Enfim, se alguma coisa se ensina, não é a magia do Blue Note, é o pelourinho do estoicismo.

O que contraria o conceito de Negritude como foi inicialmente cunhado para titular um movimento literário e ideológico lançado por três intelectuais franco-africanos, mais conhecidos como os "trois pères", oriundos de diferentes ex-colônias francesas na África e no Caribe.  O movimento surgiu na França  já com algumas discordâncias, mas, basicamente tinha as seguintes características:

Reação ao processo de colonização. Denúncia da falta de humanidade da Europa para com os africanos descendentes e total rejeição a tentativa de ocidentalização das culturas africanas; crise de Identidade: aceitação e orgulho de ser negro; valorização da História Africana, de suas tradições e crenças; estilo literário realístico; Idéias de esquerda (marxistas).

Coube a Aimé Césaire, poeta, escritor e político da Martinica o mérito de ter sugerido a expressão Negritude (do francês "nègre"). Foi estudando em Paris que Césaire acabou percebendo mais claramente a importância da "black comunitty" e da necessidade de redescobrir a África.

Em 1934, o senegalês Léopold Sedar Sénghor, o francês Aimée Césaire, juntamente com Damas, Sainville e Maugée, fundaram a revista "L"Etudiant Noir" (O Estudante Negro), cuja função foi resumida pelo guiano Damas como jornal corporativo e de combate, que tinha por objetivo o fim da tribalização, do sistema clânico em vigor no Quartier Latin.  A proposta era que deixassem de ser estudantes da Martinica, de Guadalupe, da Guiana Francesa, de Madagascar etc, para que fossem entendidos, simplesmente, como "estudante negro".

■ A TAREFA ■
Copie por inteiro o texto sobre o movimento da Negritude, sem mudar nada.

■ MATERIAL FORNECIDO ■
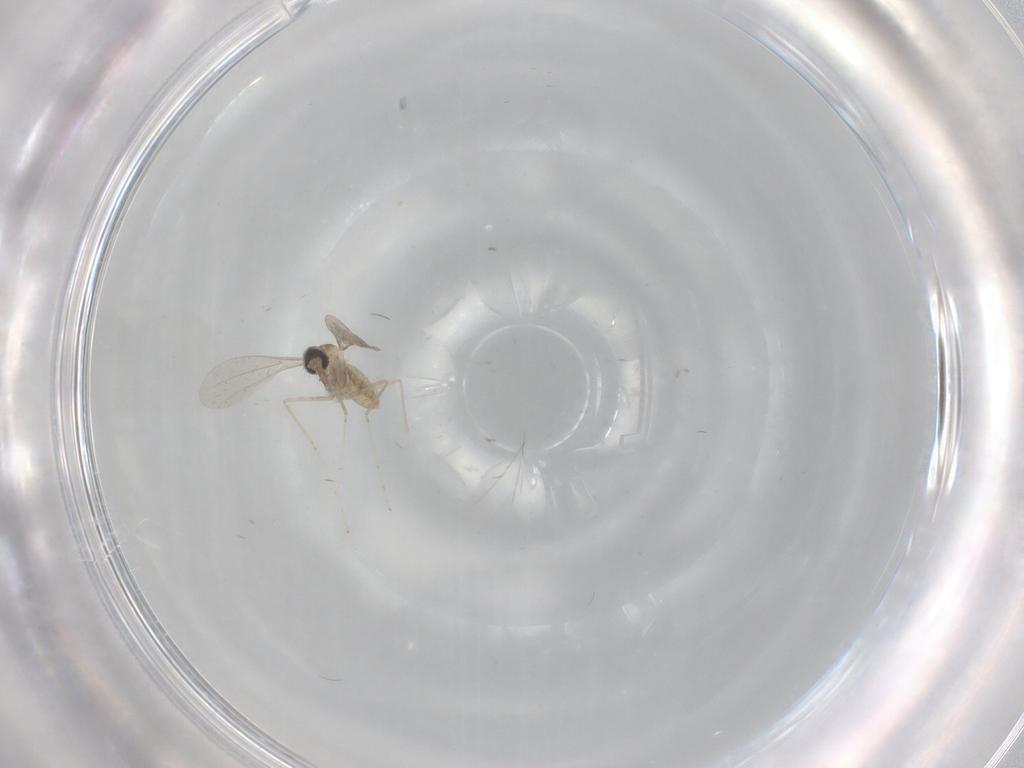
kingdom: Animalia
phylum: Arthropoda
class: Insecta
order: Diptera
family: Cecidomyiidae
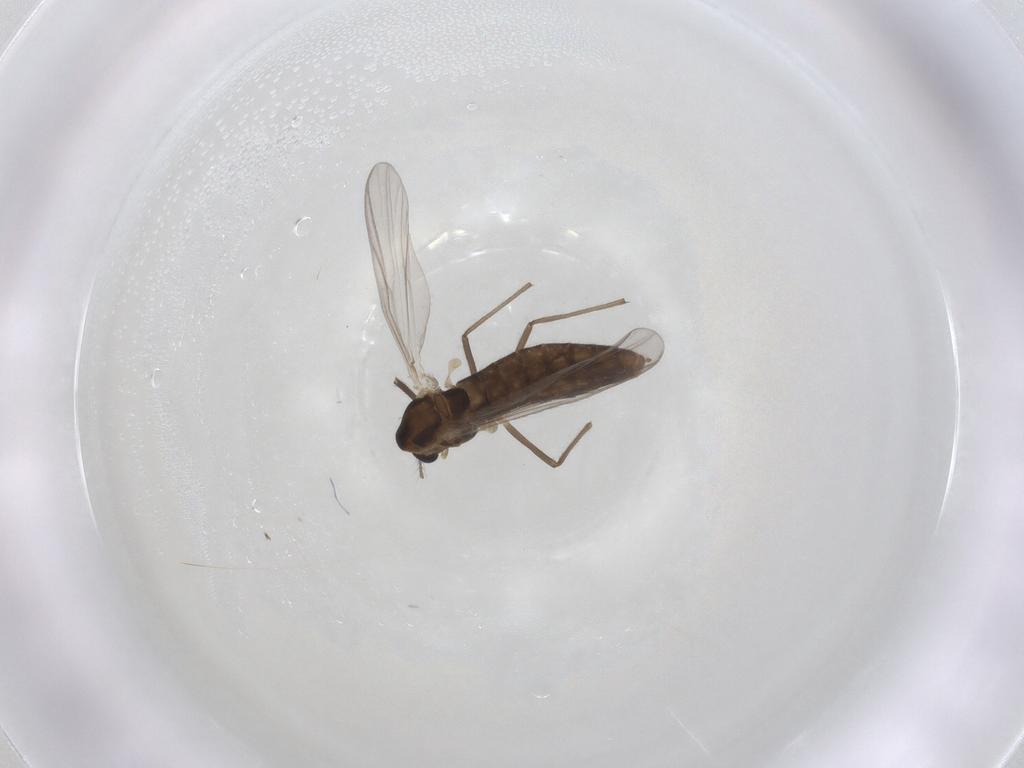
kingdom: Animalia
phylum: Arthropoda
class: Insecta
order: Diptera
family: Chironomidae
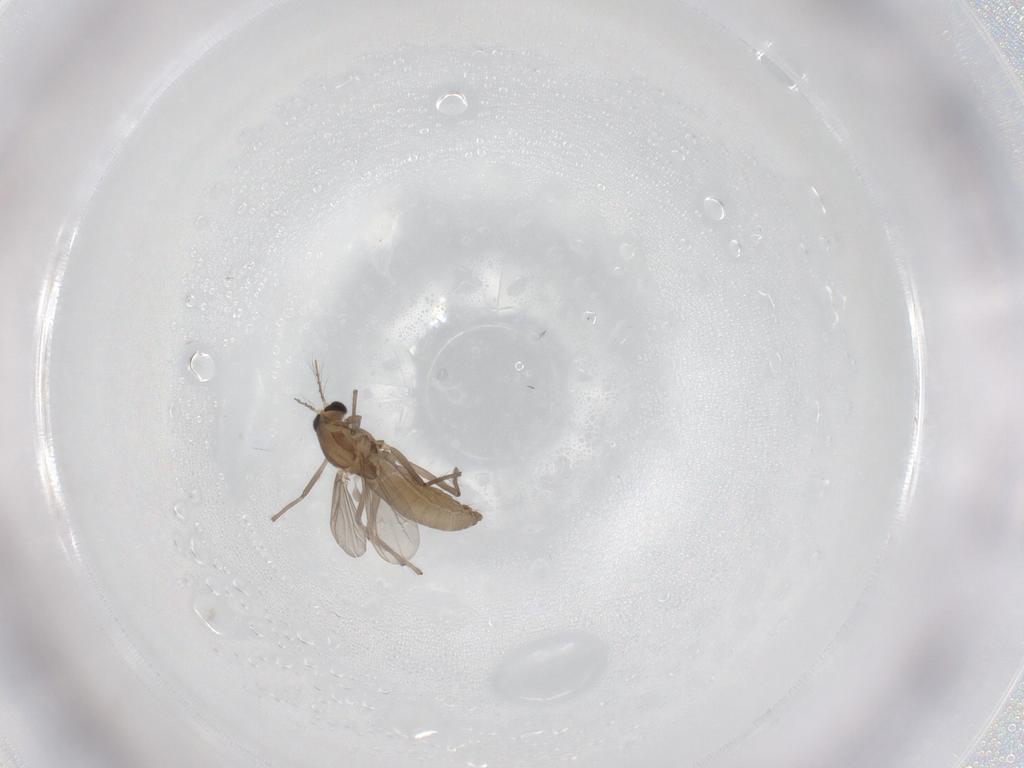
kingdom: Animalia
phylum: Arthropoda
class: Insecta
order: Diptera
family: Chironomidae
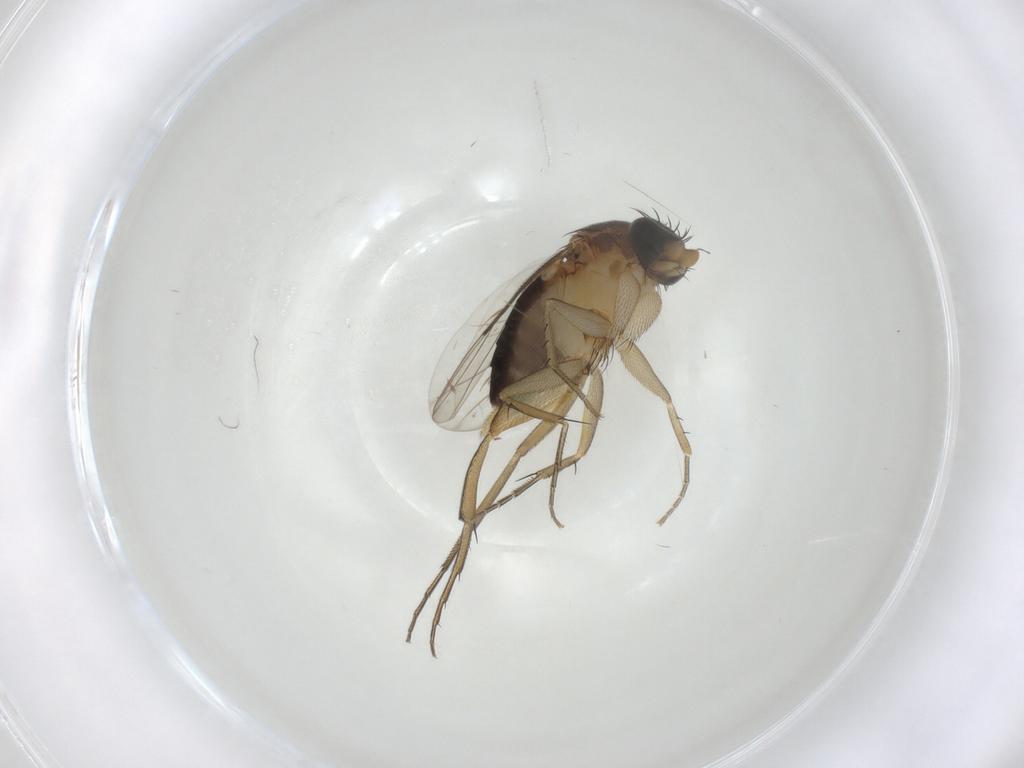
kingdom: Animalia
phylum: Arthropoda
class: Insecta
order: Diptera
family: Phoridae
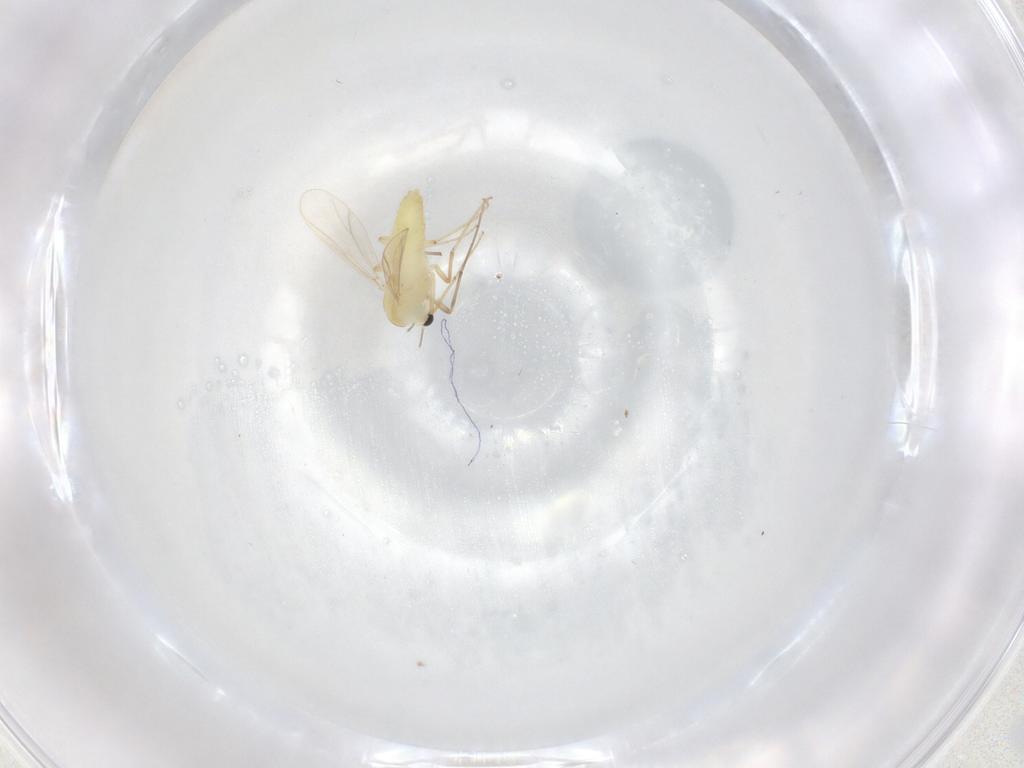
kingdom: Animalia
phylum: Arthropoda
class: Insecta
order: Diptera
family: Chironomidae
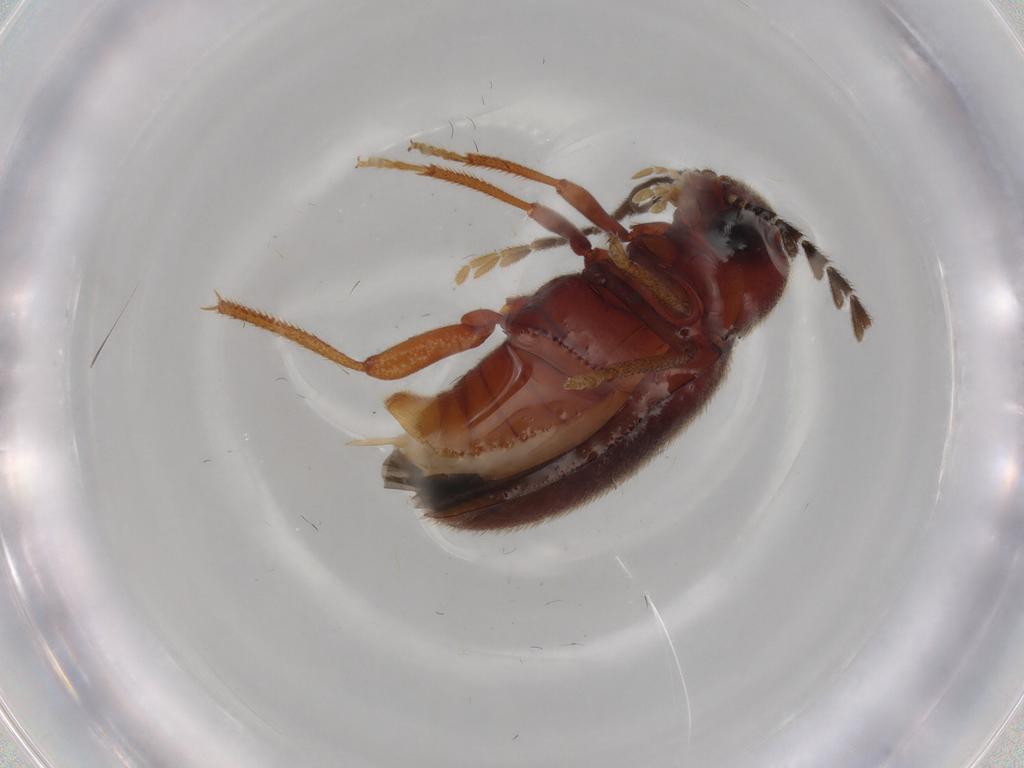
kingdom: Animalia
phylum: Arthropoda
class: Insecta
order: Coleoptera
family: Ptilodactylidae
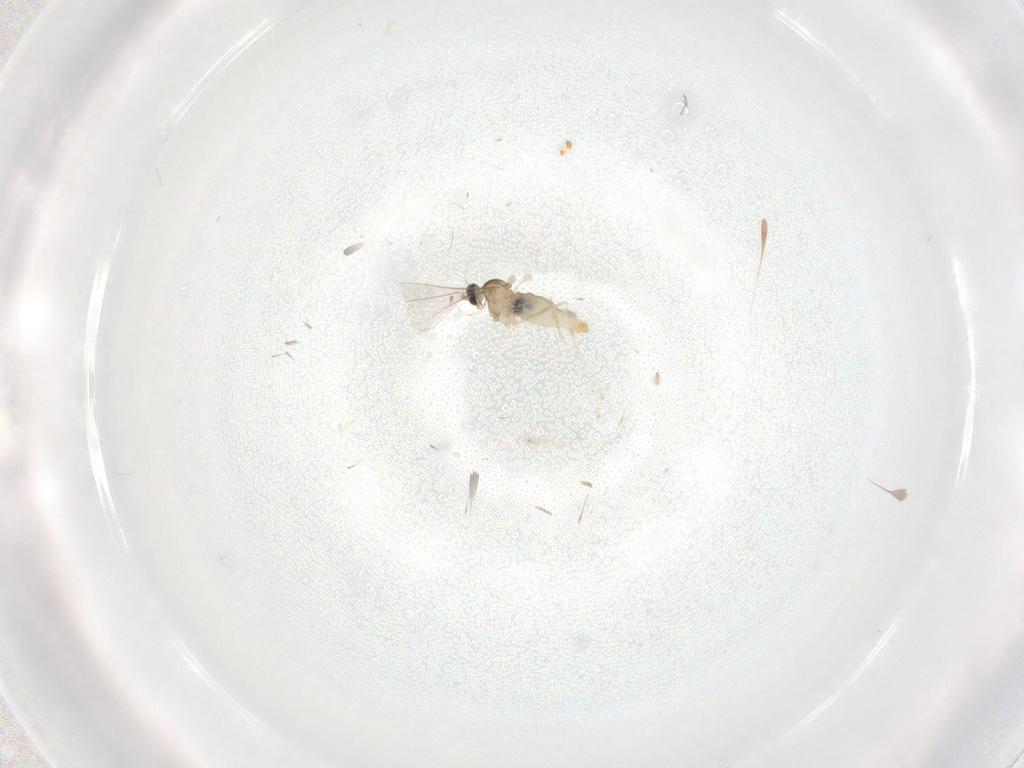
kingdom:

■ RESPOSTA ■
Enfim, se alguma coisa se ensina, não é a magia do Blue Note, é o pelourinho do estoicismo.

O que contraria o conceito de Negritude como foi inicialmente cunhado para titular um movimento literário e ideológico lançado por três intelectuais franco-africanos, mais conhecidos como os "trois pères", oriundos de diferentes ex-colônias francesas na África e no Caribe.  O movimento surgiu na França  já com algumas discordâncias, mas, basicamente tinha as seguintes características:

Reação ao processo de colonização. Denúncia da falta de humanidade da Europa para com os africanos descendentes e total rejeição a tentativa de ocidentalização das culturas africanas; crise de Identidade: aceitação e orgulho de ser negro; valorização da História Africana, de suas tradições e crenças; estilo literário realístico; Idéias de esquerda (marxistas).

Coube a Aimé Césaire, poeta, escritor e político da Martinica o mérito de ter sugerido a expressão Negritude (do francês "nègre"). Foi estudando em Paris que Césaire acabou percebendo mais claramente a importância da "black comunitty" e da necessidade de redescobrir a África.

Em 1934, o senegalês Léopold Sedar Sénghor, o francês Aimée Césaire, juntamente com Damas, Sainville e Maugée, fundaram a revista "L"Etudiant Noir" (O Estudante Negro), cuja função foi resumida pelo guiano Damas como jornal corporativo e de combate, que tinha por objetivo o fim da tribalização, do sistema clânico em vigor no Quartier Latin.  A proposta era que deixassem de ser estudantes da Martinica, de Guadalupe, da Guiana Francesa, de Madagascar etc, para que fossem entendidos, simplesmente, como "estudante negro".